I wasn’t exactly sure if we could say that Joey had liked me, there at the end.

But I had come this far, to their door. Light was dim inside, befitting a house in mourning. I peeled off my jacket and kicked off my boots at the door, and followed Sachin through the kitchen.

In the next room, the shades were angled to let in a bit of light reflected from the snow outside. The Christmas tree loomed, dark, in the corner. The string lights had been unplugged.

“Babe,” Sachin said into the darkness.

I realized there was a shape on the sofa, under a blanket.

“Heather, guess who I brought back with me?”

“I don’t want to see anyone,” the shape said.

Sachin glanced at me. “I think this is—”

“I don’t want visitors and I don’t want anything to eat, like I told you. That smell is going to make me puke.”

Sachin stood back uncertainly, then turned back toward the kitchen. He placed the bag next to a block of knives on the island. I edged toward the exit. “Maybe I should go,” I whispered.

“Please,” Sachin said. “Let me find room for this in the fridge. She’s thirty-six weeks along. With the baby, you know?”

I didn’t know anything about it, other than people somehow peopled the planet.
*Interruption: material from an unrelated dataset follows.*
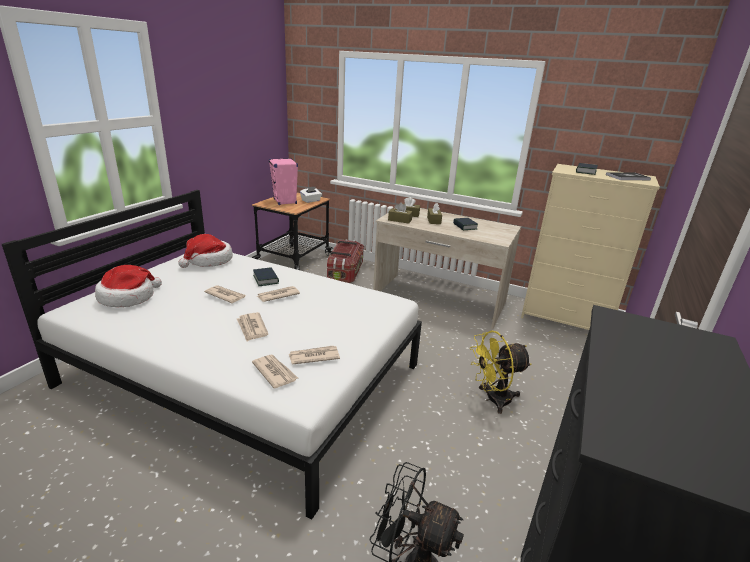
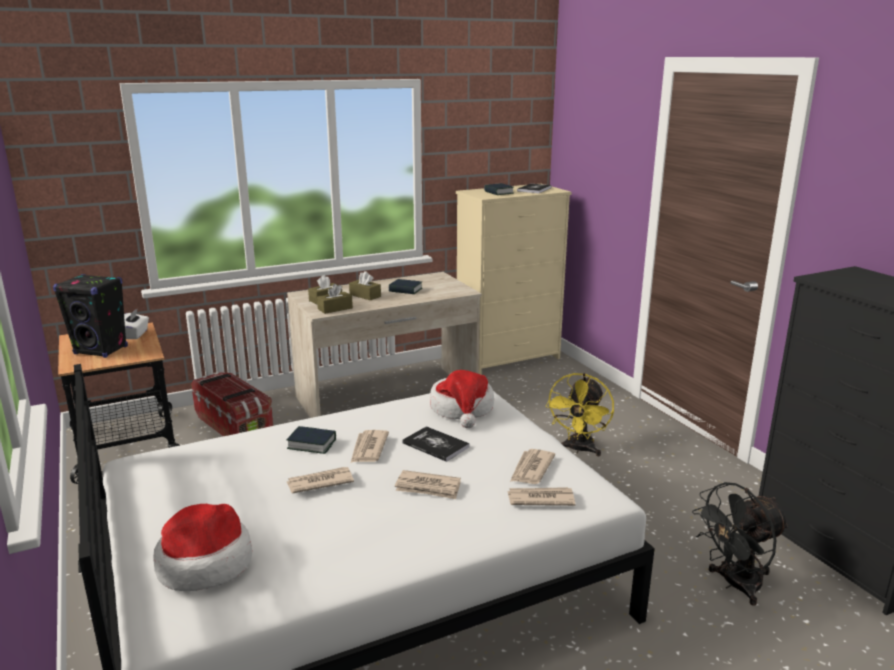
camera: 50 degrees left, 5 degrees down
(209, 260) = (186, 467): hat -> hat (462, 409)
(285, 202) = (101, 350): pink speaker -> black speaker
(307, 313) = (435, 445): none -> book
Was that a lot of weeks? Was it a safe number of weeks to suffer a tragedy?

“Who are you talking to?” Heather said. A shadow rose to a sitting position. The blanket fell away. “Who is it?”
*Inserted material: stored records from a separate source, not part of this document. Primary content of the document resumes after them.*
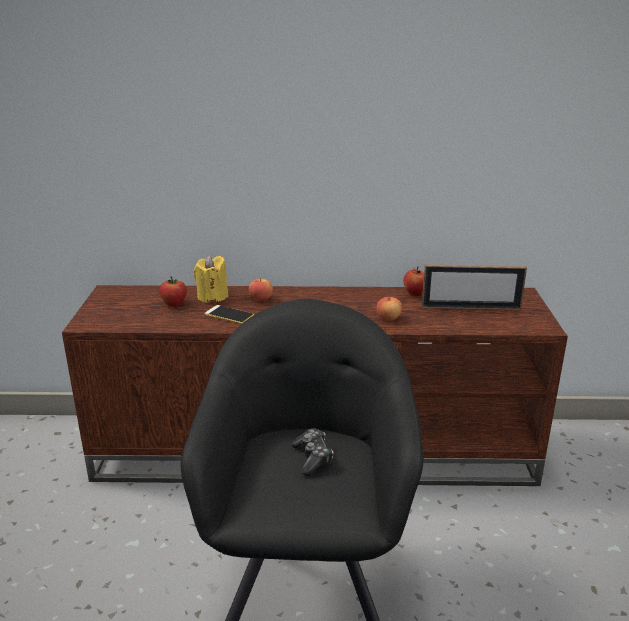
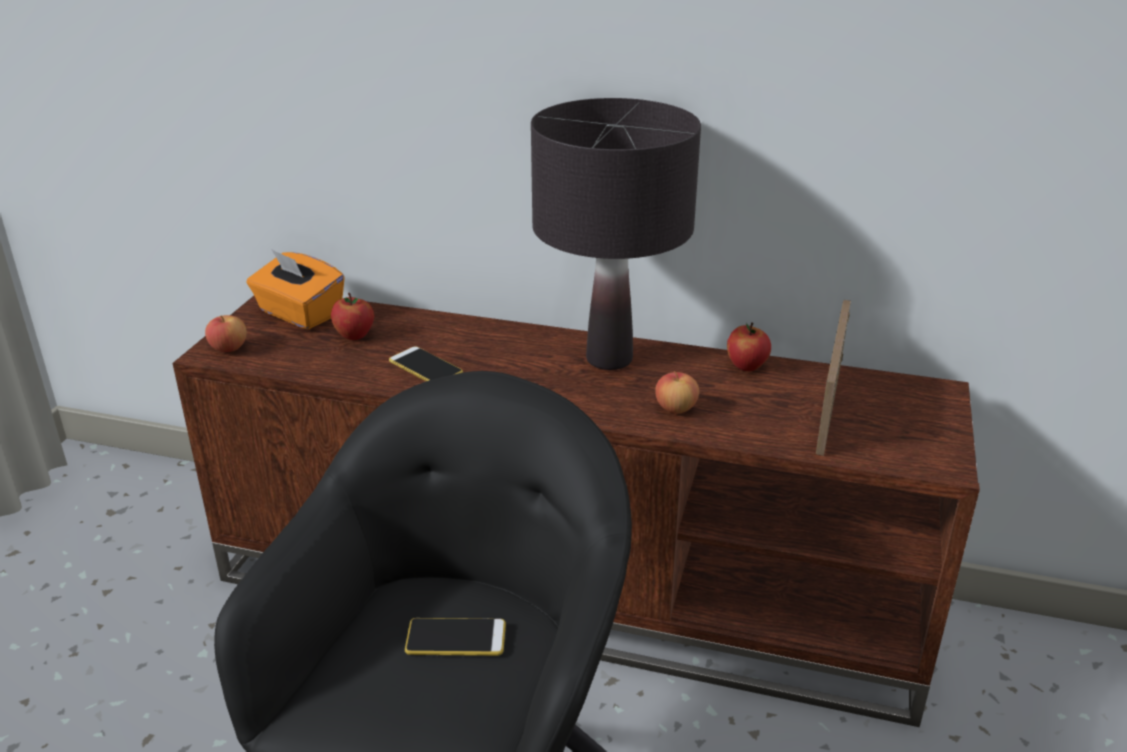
camera: 15 degrees right, 5 degrees up
(130, 296) = (299, 314): none -> orange tissue box
(212, 297) = (417, 330): yellow candle -> none
(261, 299) = (489, 343): apple -> apple (229, 348)
(312, 458) = (456, 638): game controller -> phone
(336, 299) = (609, 359): none -> black table lamp
(470, 308) = (829, 408): picture frame -> picture frame turned 90 degrees clockwise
“It’s Dahlia,” Sachin said.

“Heather, I’m so sorry,” I said.

The shadow shifted slowly, ungainly, as Heather got to her feet. Then the shape rushed across the room so quickly I took a step back. Heather came to a stop with a big baby belly pushed up against the island.

“Babe?” Sachin said, a warning edge to his voice.

He scooted the knife block out of reach.

“Dahlia,” Heather spit out, her hands claws on the stone counter. “What are you doing here?”